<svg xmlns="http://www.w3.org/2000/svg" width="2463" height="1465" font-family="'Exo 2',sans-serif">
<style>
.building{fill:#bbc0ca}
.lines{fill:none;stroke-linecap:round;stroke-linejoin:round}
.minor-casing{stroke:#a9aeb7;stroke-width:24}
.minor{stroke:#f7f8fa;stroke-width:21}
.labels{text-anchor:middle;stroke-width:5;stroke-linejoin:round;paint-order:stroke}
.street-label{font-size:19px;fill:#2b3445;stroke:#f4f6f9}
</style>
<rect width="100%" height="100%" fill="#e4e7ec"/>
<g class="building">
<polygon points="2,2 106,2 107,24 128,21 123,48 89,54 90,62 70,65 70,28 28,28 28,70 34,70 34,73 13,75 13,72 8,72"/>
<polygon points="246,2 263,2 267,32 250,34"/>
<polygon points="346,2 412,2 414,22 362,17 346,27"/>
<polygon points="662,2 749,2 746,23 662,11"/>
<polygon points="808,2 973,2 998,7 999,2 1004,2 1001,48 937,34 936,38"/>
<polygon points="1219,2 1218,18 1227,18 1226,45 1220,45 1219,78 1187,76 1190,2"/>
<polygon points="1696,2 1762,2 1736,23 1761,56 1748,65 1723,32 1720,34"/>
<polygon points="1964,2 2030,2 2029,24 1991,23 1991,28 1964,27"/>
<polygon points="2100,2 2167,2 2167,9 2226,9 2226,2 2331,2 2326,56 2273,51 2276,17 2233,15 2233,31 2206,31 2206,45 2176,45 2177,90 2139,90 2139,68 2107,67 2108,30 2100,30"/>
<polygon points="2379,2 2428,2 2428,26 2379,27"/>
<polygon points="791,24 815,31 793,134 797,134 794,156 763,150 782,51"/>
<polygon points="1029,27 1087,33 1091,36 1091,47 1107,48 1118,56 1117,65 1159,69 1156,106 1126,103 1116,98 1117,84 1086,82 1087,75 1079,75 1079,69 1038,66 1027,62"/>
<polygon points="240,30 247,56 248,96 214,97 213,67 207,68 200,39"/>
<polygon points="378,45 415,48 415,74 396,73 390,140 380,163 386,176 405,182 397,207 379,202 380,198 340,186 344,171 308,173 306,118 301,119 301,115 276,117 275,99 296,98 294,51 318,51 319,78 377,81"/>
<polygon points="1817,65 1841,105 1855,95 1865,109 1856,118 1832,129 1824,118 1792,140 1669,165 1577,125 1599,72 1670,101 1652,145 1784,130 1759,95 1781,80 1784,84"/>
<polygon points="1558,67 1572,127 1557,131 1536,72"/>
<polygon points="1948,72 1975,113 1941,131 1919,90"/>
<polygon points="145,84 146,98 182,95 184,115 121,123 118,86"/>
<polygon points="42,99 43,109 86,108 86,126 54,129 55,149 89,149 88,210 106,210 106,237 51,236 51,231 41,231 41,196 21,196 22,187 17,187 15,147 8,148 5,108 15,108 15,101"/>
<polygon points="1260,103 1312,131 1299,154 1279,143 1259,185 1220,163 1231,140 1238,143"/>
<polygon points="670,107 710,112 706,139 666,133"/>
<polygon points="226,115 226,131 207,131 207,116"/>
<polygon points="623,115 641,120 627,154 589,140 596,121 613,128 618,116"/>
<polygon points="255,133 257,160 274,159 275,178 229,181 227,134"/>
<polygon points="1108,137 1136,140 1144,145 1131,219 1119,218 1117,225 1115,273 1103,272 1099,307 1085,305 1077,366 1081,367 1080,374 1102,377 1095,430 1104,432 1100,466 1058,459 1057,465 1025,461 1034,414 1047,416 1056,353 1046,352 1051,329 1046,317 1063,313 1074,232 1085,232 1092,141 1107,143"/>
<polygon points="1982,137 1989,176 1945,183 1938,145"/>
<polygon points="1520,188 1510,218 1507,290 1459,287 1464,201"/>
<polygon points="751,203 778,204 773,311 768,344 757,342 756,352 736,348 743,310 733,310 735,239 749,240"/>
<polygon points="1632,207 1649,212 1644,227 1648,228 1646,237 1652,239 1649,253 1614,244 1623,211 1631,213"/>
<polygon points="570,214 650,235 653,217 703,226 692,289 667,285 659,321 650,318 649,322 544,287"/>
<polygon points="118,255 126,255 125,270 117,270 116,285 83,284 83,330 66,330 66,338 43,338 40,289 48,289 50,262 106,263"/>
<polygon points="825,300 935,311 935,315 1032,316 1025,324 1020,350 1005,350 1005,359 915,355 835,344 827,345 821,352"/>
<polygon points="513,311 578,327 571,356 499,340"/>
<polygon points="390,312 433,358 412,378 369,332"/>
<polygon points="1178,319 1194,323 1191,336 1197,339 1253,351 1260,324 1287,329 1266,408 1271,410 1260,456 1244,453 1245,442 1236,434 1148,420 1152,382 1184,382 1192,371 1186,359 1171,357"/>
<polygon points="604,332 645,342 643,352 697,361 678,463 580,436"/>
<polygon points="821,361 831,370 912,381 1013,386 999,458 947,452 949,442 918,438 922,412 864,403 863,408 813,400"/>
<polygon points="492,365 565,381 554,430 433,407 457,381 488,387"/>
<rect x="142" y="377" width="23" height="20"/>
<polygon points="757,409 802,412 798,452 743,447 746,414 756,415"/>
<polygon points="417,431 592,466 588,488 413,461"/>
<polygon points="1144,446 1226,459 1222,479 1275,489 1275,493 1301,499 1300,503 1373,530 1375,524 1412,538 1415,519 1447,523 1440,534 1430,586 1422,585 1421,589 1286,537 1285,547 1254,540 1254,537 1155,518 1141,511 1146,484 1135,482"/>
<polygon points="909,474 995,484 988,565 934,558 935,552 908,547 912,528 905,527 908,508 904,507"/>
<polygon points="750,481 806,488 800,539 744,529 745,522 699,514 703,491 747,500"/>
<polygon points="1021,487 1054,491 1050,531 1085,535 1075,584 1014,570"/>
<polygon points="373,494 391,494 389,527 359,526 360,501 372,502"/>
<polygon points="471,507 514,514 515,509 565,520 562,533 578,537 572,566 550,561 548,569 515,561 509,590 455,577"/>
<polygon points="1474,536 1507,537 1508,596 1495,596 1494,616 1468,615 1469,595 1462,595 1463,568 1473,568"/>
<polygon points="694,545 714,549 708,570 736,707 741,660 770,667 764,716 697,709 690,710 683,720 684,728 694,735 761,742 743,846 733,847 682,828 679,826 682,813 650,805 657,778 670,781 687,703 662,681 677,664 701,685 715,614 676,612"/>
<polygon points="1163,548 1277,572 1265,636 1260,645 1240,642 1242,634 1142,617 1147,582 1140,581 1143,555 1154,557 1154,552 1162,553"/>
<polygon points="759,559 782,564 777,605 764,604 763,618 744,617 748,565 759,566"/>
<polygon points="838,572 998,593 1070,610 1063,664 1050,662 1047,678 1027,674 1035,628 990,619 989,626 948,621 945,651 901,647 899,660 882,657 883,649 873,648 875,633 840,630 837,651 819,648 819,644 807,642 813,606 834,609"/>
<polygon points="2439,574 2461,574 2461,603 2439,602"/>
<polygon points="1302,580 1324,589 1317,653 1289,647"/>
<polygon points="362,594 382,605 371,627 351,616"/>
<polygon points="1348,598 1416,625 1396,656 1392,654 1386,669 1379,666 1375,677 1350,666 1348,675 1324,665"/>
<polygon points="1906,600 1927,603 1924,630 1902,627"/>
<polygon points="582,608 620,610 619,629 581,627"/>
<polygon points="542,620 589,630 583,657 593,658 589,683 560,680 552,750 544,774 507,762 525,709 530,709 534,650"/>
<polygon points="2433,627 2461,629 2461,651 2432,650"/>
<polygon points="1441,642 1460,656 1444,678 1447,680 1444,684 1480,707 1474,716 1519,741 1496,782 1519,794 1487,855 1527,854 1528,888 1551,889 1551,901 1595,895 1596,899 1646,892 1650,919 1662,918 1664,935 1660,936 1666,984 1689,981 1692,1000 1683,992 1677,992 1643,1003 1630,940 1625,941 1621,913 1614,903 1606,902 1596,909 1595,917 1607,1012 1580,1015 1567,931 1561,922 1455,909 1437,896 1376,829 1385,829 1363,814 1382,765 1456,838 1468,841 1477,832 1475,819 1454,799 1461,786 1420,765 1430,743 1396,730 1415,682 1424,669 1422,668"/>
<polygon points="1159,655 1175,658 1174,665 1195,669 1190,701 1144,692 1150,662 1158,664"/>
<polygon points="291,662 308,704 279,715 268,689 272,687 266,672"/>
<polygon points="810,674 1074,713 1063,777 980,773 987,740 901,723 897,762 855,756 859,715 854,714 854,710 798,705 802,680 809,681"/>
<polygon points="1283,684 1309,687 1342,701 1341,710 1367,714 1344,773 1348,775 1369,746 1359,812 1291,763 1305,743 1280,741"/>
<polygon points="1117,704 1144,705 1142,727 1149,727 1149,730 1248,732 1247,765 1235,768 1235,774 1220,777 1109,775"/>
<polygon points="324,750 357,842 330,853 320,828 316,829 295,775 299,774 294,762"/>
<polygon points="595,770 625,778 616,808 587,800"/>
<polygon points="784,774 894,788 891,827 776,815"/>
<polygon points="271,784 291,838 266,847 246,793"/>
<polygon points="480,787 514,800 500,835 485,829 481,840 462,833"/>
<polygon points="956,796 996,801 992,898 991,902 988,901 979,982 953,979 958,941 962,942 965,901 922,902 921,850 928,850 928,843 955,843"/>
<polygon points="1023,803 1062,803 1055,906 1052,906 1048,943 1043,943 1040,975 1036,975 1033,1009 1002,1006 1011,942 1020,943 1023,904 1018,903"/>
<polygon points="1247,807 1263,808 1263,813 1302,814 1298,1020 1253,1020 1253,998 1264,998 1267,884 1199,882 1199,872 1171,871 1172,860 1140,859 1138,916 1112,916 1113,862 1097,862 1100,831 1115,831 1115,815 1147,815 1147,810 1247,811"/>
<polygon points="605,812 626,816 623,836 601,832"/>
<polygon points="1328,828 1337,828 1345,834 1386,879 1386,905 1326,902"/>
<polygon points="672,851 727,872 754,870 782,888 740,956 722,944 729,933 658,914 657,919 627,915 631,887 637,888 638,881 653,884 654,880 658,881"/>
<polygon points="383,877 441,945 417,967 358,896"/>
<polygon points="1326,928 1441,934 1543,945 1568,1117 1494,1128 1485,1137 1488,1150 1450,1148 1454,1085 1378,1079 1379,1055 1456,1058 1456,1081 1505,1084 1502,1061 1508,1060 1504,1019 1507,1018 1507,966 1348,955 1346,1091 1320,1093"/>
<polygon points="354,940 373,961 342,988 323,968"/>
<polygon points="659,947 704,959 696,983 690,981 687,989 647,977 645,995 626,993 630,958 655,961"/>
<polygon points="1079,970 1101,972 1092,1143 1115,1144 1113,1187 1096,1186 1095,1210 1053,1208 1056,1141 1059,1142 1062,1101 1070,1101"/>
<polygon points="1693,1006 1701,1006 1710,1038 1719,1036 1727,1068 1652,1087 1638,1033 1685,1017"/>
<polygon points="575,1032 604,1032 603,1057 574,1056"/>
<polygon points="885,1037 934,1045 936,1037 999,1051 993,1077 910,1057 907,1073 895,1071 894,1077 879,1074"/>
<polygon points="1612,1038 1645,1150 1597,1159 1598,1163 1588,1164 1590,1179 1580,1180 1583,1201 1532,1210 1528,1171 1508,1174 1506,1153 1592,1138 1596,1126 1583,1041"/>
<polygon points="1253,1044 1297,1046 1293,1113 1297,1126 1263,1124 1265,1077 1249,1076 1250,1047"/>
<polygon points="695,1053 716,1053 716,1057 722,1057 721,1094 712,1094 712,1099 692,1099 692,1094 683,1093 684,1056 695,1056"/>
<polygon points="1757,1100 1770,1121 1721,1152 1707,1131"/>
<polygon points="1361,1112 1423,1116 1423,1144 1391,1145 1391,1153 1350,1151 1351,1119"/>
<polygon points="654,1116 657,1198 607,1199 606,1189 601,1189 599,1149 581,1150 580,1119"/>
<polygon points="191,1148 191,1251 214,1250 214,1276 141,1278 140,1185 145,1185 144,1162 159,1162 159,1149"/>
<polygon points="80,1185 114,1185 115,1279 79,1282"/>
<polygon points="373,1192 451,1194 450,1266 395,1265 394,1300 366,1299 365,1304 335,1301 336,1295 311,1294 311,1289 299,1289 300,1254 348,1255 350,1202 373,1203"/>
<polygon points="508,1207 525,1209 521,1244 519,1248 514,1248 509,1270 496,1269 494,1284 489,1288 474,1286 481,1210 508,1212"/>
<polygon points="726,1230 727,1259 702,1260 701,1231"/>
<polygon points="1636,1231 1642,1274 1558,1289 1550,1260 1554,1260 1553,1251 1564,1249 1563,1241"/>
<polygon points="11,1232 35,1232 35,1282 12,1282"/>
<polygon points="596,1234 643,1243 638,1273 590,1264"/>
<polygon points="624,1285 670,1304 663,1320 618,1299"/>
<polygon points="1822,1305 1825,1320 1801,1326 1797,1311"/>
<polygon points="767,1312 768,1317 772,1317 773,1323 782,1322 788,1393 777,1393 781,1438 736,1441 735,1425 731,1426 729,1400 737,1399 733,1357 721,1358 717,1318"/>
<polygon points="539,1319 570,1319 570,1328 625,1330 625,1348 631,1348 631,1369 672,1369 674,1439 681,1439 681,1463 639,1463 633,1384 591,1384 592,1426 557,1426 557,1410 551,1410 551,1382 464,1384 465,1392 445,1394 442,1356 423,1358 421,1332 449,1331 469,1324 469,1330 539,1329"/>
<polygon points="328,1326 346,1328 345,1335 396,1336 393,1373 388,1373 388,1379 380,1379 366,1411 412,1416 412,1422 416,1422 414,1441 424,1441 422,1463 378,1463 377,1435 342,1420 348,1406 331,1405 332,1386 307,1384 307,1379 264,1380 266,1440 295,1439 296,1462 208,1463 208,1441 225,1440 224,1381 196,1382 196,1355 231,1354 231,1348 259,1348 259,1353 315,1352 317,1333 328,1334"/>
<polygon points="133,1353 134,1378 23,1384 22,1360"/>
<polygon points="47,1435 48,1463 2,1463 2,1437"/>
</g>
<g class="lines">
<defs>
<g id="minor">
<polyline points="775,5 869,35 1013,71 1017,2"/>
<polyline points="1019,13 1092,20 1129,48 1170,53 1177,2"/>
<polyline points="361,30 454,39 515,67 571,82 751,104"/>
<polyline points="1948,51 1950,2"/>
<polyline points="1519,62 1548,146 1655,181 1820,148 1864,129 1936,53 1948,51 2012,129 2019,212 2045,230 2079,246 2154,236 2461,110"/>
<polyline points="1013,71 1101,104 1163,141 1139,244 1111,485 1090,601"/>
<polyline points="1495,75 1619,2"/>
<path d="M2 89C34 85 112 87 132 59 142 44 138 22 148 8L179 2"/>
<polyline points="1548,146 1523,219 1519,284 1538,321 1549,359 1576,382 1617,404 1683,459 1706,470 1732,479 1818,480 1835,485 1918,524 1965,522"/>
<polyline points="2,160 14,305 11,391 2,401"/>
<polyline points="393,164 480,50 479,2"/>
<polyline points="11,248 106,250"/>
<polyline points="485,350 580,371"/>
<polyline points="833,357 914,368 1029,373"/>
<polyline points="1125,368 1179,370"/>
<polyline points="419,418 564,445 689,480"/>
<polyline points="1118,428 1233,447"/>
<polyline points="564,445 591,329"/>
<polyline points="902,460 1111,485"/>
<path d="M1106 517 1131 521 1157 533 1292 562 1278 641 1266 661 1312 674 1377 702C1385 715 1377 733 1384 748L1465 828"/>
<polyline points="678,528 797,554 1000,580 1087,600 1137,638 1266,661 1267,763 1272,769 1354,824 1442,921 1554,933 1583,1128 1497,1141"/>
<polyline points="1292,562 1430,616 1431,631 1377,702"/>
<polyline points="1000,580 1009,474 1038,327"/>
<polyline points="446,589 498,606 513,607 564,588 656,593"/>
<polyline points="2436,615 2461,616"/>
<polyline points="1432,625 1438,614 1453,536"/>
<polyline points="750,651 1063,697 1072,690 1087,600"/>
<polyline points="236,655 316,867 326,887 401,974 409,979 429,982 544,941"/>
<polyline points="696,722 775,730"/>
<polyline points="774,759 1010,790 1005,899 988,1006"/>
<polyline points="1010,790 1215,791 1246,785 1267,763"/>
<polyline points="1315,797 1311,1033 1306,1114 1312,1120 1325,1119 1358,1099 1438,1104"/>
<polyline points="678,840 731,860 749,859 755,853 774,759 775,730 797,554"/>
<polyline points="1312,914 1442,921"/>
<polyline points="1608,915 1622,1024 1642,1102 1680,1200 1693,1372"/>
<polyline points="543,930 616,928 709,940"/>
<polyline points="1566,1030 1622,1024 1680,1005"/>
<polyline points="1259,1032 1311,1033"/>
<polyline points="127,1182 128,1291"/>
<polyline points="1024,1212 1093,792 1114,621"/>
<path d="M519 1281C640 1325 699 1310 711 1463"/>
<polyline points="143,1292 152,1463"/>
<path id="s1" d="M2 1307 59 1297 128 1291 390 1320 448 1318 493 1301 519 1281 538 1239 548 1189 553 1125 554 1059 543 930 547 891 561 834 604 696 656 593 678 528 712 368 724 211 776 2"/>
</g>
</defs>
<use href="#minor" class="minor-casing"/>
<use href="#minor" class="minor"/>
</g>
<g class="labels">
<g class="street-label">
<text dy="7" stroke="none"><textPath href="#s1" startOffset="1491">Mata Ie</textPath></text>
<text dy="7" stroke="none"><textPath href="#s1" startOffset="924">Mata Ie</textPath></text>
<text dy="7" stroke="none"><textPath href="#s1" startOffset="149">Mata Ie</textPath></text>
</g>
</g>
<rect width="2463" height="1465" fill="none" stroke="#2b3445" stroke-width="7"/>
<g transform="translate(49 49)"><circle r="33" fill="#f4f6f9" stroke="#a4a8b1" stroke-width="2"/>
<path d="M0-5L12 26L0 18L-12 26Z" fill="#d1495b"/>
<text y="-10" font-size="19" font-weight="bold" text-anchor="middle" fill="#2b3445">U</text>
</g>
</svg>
========================
Your task
Your whole answer should be one number, the count of lines in the records that hold "building".

The answer
2